L’ex centrocampista del Cagliari Alessandro Budel, attualmente commentatore tecnico per DAZN, analizza al microscopio la prestazione offerta dai rossoblù giovedì scorso contro la Cremonese, sottolineando che “dopo un brutto primo tempo i sardi, nella ripresa, hanno largamente meritato il pareggio”.
Alessandro, che considerazioni si possono fare a margine del 2-2 di Cremona?
“Direi che il Cagliari è partito molto male, andando rapidamente sotto di due gol per via di due errori gravi che denotano, soprattutto, grande disattenzione e superficialità. Sul gol dell’1-0 Mina avrebbe potuto e dovuto usare il corpo, da difensore esperto quale è, per impedire che Vardy gli soffiasse il pallone. E il 2-0 è nato da una piccola indecisione di Luperto, con evidente compartecipazione di Rodriguez e, in parte minore, anche di Caprile. Così la Cremonese è andata sul 2-0 senza fare niente di particolare. Poi nella ripresa, con l’innesto di forze fresche, il Cagliari è partito all’arrembaggio e, alla fine dei conti, ha largamente meritato di trovare il 2-2, dal momento che ha costruito un buon numero di palle gol. In realtà già sul finire della prima frazione si vedeva che i rossoblù erano in crescita.”
Un difetto atavico di questa squadra è la tendenza a dare il cento per cento solo quando la situazione è più o meno gravemente compromessa. Il Cagliari va sotto nel punteggio e soltanto a quel punto viene fuori con coraggio e con intraprendenza. Perché Prati e compagni non iniziano quasi mai la partita con la giusta aggressività e con la volontà di fare subito male agli avversari? Non può essere un caso se, di fatto, nei primi trenta minuti i sardi sistematicamente non riescono a trovare il gol…
“Concordo.
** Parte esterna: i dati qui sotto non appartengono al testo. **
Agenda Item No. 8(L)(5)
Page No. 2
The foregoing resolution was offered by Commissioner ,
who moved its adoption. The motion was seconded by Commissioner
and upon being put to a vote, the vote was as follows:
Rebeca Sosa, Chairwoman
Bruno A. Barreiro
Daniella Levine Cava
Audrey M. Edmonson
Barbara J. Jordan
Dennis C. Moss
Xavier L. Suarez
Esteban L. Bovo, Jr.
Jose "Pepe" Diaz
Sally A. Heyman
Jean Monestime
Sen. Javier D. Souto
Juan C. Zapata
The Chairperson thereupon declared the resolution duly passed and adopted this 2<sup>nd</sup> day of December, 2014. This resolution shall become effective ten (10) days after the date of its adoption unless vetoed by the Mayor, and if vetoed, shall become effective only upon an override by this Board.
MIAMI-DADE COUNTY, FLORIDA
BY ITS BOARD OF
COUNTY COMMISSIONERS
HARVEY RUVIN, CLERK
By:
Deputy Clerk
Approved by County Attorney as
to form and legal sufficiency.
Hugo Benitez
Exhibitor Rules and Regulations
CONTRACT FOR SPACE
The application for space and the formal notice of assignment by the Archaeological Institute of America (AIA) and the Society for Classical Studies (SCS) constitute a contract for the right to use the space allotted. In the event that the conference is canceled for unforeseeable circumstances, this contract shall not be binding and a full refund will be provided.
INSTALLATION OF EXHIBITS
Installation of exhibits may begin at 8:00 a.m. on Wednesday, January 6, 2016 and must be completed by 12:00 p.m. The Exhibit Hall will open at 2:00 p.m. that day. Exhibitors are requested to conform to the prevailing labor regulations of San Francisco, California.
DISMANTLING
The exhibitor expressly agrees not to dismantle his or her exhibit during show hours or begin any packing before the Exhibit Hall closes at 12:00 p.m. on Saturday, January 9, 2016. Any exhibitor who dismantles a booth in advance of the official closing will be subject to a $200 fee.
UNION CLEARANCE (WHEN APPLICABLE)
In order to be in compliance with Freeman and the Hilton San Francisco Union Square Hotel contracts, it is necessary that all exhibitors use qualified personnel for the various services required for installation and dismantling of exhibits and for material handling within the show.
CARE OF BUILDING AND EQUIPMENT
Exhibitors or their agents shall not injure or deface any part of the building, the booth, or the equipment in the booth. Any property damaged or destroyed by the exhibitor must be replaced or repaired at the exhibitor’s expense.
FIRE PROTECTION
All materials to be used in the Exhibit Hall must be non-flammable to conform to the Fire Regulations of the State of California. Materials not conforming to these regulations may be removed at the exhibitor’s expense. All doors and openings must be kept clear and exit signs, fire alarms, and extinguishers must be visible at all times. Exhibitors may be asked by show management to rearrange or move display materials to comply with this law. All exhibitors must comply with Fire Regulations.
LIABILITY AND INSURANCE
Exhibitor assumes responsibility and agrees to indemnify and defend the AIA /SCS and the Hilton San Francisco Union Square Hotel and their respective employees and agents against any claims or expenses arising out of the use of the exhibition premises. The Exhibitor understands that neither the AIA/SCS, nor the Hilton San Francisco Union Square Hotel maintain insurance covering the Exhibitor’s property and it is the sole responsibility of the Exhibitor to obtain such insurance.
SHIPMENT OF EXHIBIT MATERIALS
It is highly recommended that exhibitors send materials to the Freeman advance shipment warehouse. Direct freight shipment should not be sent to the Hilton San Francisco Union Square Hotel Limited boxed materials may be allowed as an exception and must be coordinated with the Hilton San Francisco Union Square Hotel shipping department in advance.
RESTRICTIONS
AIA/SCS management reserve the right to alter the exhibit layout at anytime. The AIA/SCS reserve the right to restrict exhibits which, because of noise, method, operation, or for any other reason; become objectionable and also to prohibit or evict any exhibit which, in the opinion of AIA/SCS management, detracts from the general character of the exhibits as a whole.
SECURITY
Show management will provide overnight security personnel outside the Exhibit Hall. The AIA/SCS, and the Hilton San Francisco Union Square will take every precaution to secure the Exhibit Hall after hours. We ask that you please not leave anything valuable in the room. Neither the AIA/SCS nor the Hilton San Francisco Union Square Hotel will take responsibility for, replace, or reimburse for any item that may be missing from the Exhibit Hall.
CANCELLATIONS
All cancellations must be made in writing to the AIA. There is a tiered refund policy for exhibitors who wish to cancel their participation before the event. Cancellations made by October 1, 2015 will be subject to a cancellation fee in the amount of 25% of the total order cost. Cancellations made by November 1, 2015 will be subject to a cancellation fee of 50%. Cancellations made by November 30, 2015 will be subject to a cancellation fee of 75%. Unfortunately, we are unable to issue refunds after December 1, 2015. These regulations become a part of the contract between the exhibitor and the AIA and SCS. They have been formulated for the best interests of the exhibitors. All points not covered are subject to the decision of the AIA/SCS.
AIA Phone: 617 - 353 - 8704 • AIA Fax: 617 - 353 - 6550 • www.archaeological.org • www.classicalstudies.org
Il Cagliari viene spesso fuori alla distanza, ma l’approccio mentale alle gare va assolutamente migliorato. Ecco, Pisacane dovrà battere parecchio il chiodo su questo aspetto. D’altra parte quella rossoblù è una buona squadra, ma si ritrova comunque a lottare per non retrocedere. Quindi qualche difetto significativo deve averlo per forza: la classifica non mente. Di certo se i sardi iniziassero ad ‘aggredire’ la partita fin dal primo minuto farebbero quello step, quel salto di qualità mentale e psicologico che gli consentirebbe di ambire a traguardi un po’ più lusinghieri.”
Prossima tappa Marassi, Genova. Lunedì andrà in scena il derby rossoblù contro il Grifone di Daniele De Rossi, reduce dal buon pareggio di San Siro.
“Il Genoa è un avversario tosto, e l’ha dimostrato proprio col Milan: per pochissimo non è uscito coi tre punti dal Meazza. Il Cagliari però ha un suo gioco ben preciso e possiede le armi per mettere in difficoltà il Grifone. Anche perché psicologicamente la truppa di Pisacane sta meglio, grazie a una classifica abbastanza confortante. Potrà dunque giocare con la tranquillità necessaria per affrontare i liguri a Marassi. E quando si presenterà l’occasione Borrelli e compagni saranno pronti a colpire.”